Nel corso della vostra carriera avete condiviso il palco con band internazionali come Deep Purple e The Cure. Cosa avete imparato da quelle esperienze?
«Condividere il palco con giganti come Deep Purple e The Cure è stato per noi un’autentica scuola di rock e a suo modo di vita. Dai Deep Purple abbiamo appreso la semplicità e l'umiltà. Oltre all'evidenza che anche da anziani si può aver più energia di molti giovani. Ascoltare e vedere come un brano possa letteralmente “prendere fuoco” grazie a un riff azzeccato ci ha insegnato l’importanza della preparazione e della passione pura. I The Cure ci hanno mostrato il valore dell’onestà emotiva.
Dal punk rock al reggae pop, siete riusciti a evolvervi senza perdere autenticità.

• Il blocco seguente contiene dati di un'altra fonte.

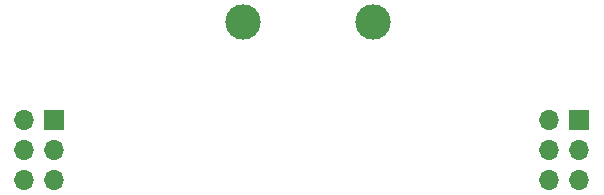
<source format=gbr>
%TF.GenerationSoftware,KiCad,Pcbnew,8.0.1*%
%TF.CreationDate,2024-04-21T16:39:34-04:00*%
%TF.ProjectId,breadboard_pwr_jumper,62726561-6462-46f6-9172-645f7077725f,rev?*%
%TF.SameCoordinates,PX5c38660PY52dfd20*%
%TF.FileFunction,Soldermask,Bot*%
%TF.FilePolarity,Negative*%
%FSLAX46Y46*%
G04 Gerber Fmt 4.6, Leading zero omitted, Abs format (unit mm)*
G04 Created by KiCad (PCBNEW 8.0.1) date 2024-04-21 16:39:34*
%MOMM*%
%LPD*%
G01*
G04 APERTURE LIST*
%ADD10C,3.000000*%
%ADD11R,1.700000X1.700000*%
%ADD12O,1.700000X1.700000*%
G04 APERTURE END LIST*
D10*
%TO.C,TP2*%
X21800000Y-4800000D03*
%TD*%
%TO.C,TP1*%
X32800000Y-4800000D03*
%TD*%
D11*
%TO.C,J2*%
X50290000Y-13100000D03*
D12*
X47750000Y-13100000D03*
X50290000Y-15640000D03*
X47750000Y-15640000D03*
X50290000Y-18180000D03*
X47750000Y-18180000D03*
%TD*%
D11*
%TO.C,J1*%
X5840000Y-13100000D03*
D12*
X3300000Y-13100000D03*
X5840000Y-15640000D03*
X3300000Y-15640000D03*
X5840000Y-18180000D03*
X3300000Y-18180000D03*
%TD*%
M02*

</source>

Quanto conta per voi la coerenza tra musica e valori?
“La maggior parte dei nostri brani sono rock, poi talvolta ci divertiamo a sperimentare sonorità e generi non propriamente "nostri". Per noi la coerenza tra musica e valori è il vero fondamento di ogni brano che suoniamo. Passiamo dal punk rock al reggae pop con grande libertà: il nostro percorso artistico è sempre nato da scelte autentiche, indifferenti alle mode del momento, dettate dal desiderio di raccontare noi stessi e la verità delle nostre esperienze. La spinta a mescolare generi è in qualche modo lo specchio del cammino di ricerca personale che si esprime anche nella musica. La coerenza non è mai stata un vincolo, bensì un’opportunità: solo rimanendo fedeli a noi stessi possiamo creare musica che non solo intrattiene, ma accompagna, ispira e trasforma chi ci ascolta.

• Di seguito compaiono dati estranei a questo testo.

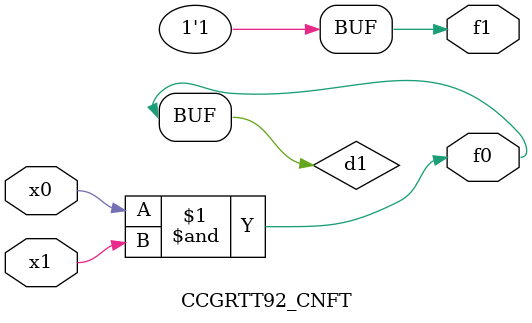
<source format=v>
module CCGRTT92_CNFT(
	input x0, x1,
	output f0, f1
);

	wire d1;

	assign f0 = d1;
	and (d1, x0, x1);
	assign f1 = 1'b1;
endmodule

</source>
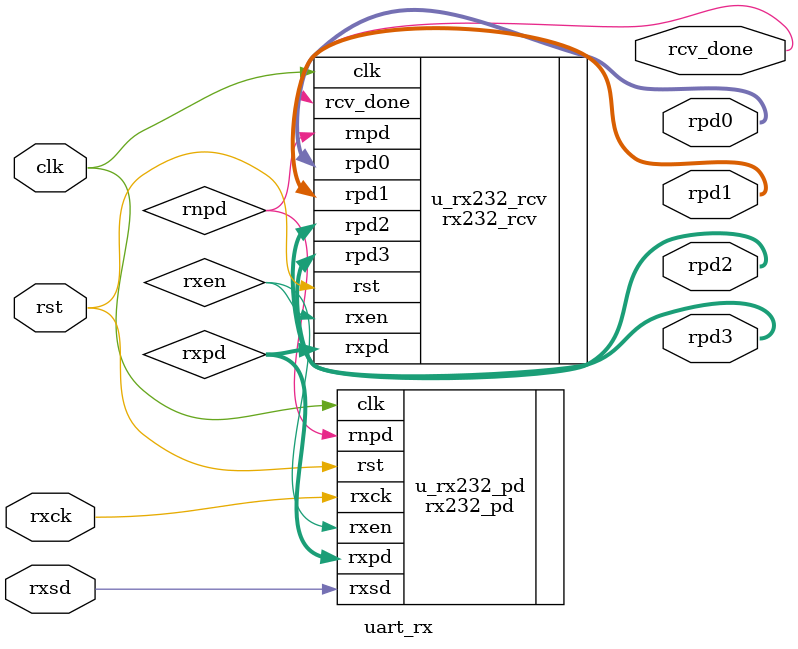
<source format=v>
module uart_rx(
    input   rst,clk,
    input   rxck,rxsd,
    output  rcv_done,
    output  [7:0] rpd0,rpd1,rpd2,rpd3
    );

wire rxen,rnpd;
wire [7:0] rxpd;

    
rx232_pd u_rx232_pd
(
.rst    (rst    ),
.clk    (clk    ),
.rxck   (rxck   ),
.rxsd   (rxsd   ),
//
.rxen   (rxen   ),
.rnpd   (rnpd   ),
.rxpd   (rxpd   )
);
    
rx232_rcv u_rx232_rcv
(
.rst        (rst    ),
.clk        (clk    ),
.rxen       (rxen   ),
.rnpd       (rnpd   ),
.rxpd       (rxpd   ),
//
.rcv_done   (rcv_done   ),
.rpd0       (rpd0       ),
.rpd1       (rpd1       ),
.rpd2       (rpd2       ),
.rpd3       (rpd3       )
);
    
endmodule

</source>
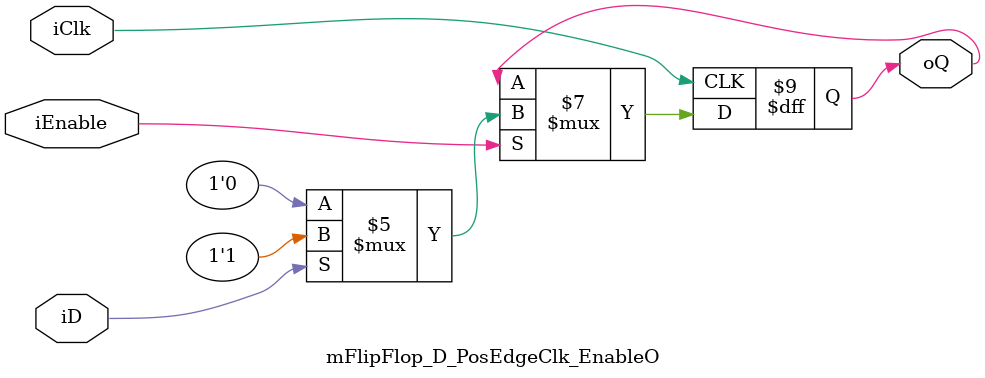
<source format=v>
module mFlipFlop_D_PosEdgeClk_EnableO (iClk, iEnable, iD, oQ);

input iClk, iD, iEnable;
output oQ;
reg oQ;

always@(posedge iClk)
	if(iEnable)
		if(!iD)
			oQ <= 1'b0;
		else
			oQ <= 1'b1;
	else
		oQ <= oQ;

endmodule

</source>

Nel 2021 siete stati nominati ambasciatori di Save The Planet. Quanto è importante per voi unire musica e impegno civile/ecologico?
«Essere nominati “Colibrì d’Onore” e ambasciatori di Save The Planet nel 2021 è stato per noi un riconoscimento che va al cuore della nostra vocazione: non solo portare sul palco un rock solare e coinvolgente, ma fare della musica uno strumento concreto di sensibilizzazione e di cura del creato. Ogni nota può diventare un piccolo seme di cambiamento, capace di fiorire in gesti quotidiani a tutela del pianeta. Per i The Sun unire musica e impegno civile ed ecologico è un’esigenza “naturale”: la fede ci insegna che il creato è dono e responsabilità, e la nostra arte deve farsi veicolo di speranza anche su questo fronte. Abbiamo sperimentato come un brano come “Appunti verso la fine del mondo” possa aprire dialoghi sul tema della crisi climatica e animare campagne di sensibilizzazione, e dimostrare che la bellezza di una canzone può accendere anche coscienze che magari faticano ad avere fede, ma sono pronte a custodire la Terra.